“If people like Google, Apple and Amazon are putting money into this stuff, localization needs to be a part of it,” said Simon Musgrave, a lecturer at Monash University in Melbourne.
Current voice recognition software, he explained, draws from a training database of sounds and uses statistical modeling to match audio with the understanding of vowels, consonants and words.
“They’re going to need a body of recordings from Australians with good annotations” that connect audio to meaning, he said.
The Australian accent, for example, is distinct from American English in that it is non-rhotic — the “r” sound is not pronounced. Australian English also has a lot of diphones and triphones — “multiple vowels within the same space,” said Howard Manns, a lecturer in linguistics at Monash University.
“And that might be difficult for a computer or voice recognition to make sense of,” Mr. Manns said.
The software is getting better. In May, Sundar Pichai, the chief executive of Google, announced that the company’s voice recognition software had a word error rate of less than 5 percent, an improvement on the 23 percent error rate it had in 2013.
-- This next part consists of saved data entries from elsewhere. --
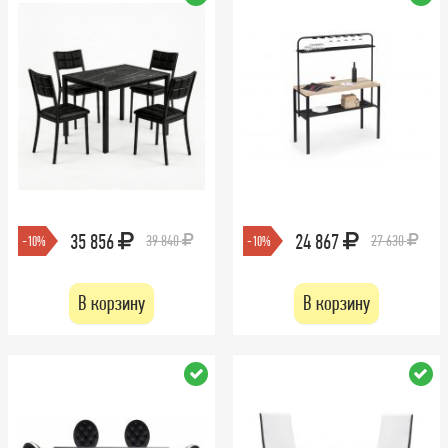
35 856
24 867
39 840
27 630
-10%
-10%
В корзину
В корзину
Jobs that tie linguistics and technology are becoming more common.
For example, Appen, a company that collects data for machine learning for technology companies, employs more than 70 linguists and has thousands of other linguists that it can consult.
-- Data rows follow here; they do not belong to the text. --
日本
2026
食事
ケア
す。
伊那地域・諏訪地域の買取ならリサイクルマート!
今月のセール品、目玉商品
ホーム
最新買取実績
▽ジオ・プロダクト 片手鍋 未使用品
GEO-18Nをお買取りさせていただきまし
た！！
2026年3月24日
Linguists annotate recordings of people speaking, down to the pauses in their voices, which are then fed into an algorithm that connects the audio with the meaning, said Phil Hall, the senior vice president of Appen’s language resources.
“So the linguist is the person that knows how to turn thousands of hours of voice recordings into commonly categorized information that the recognizer can use,” said Mark Brayan, the company’s chief executive.
As for the Amazon listing, it’s an attractive prospect for any linguist wanting to work on a cutting-edge project.
“‘I’m going to apply for that job right now,” Mr. Manns joked.